Input material below:

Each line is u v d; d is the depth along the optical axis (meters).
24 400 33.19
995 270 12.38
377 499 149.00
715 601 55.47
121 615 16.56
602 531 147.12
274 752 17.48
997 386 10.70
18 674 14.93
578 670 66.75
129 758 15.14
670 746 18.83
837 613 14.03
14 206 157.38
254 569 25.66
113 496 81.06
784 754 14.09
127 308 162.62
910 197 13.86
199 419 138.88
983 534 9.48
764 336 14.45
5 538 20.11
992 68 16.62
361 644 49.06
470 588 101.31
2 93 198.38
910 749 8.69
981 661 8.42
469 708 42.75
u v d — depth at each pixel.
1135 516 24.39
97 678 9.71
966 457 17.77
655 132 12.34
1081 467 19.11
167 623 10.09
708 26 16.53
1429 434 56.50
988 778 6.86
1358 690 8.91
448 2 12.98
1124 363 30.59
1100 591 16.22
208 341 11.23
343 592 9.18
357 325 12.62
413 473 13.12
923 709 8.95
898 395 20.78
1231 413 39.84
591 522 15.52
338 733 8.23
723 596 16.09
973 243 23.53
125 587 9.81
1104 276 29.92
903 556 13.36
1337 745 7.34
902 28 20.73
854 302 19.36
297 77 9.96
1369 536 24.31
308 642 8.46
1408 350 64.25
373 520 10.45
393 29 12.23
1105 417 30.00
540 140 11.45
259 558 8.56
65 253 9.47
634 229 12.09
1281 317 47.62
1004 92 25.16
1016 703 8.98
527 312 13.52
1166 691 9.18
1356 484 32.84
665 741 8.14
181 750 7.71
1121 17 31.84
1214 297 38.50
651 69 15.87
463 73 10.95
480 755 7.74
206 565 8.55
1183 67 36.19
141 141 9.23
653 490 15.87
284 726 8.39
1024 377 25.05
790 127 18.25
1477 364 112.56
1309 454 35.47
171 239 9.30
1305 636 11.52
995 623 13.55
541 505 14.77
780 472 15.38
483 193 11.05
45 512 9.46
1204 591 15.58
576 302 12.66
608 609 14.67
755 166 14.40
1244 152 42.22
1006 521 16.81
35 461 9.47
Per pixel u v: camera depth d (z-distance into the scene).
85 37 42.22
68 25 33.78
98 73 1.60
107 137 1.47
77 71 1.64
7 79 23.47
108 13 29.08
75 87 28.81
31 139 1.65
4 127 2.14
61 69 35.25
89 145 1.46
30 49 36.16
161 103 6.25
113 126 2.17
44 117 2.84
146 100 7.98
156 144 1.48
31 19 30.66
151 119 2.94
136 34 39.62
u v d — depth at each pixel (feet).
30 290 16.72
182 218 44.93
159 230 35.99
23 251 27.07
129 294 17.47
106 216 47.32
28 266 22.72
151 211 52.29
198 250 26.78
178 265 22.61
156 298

End of Input material.

Your instructions:
Word for word, restate the line that contains "995 623 13.55" and each line after it, up to and including the last line of the listing; include nothing else.

Answer to the exercise:
995 623 13.55
541 505 14.77
780 472 15.38
483 193 11.05
45 512 9.46
1204 591 15.58
576 302 12.66
608 609 14.67
755 166 14.40
1244 152 42.22
1006 521 16.81
35 461 9.47
Per pixel u v: camera depth d (z-distance into the scene).
85 37 42.22
68 25 33.78
98 73 1.60
107 137 1.47
77 71 1.64
7 79 23.47
108 13 29.08
75 87 28.81
31 139 1.65
4 127 2.14
61 69 35.25
89 145 1.46
30 49 36.16
161 103 6.25
113 126 2.17
44 117 2.84
146 100 7.98
156 144 1.48
31 19 30.66
151 119 2.94
136 34 39.62
u v d — depth at each pixel (feet).
30 290 16.72
182 218 44.93
159 230 35.99
23 251 27.07
129 294 17.47
106 216 47.32
28 266 22.72
151 211 52.29
198 250 26.78
178 265 22.61
156 298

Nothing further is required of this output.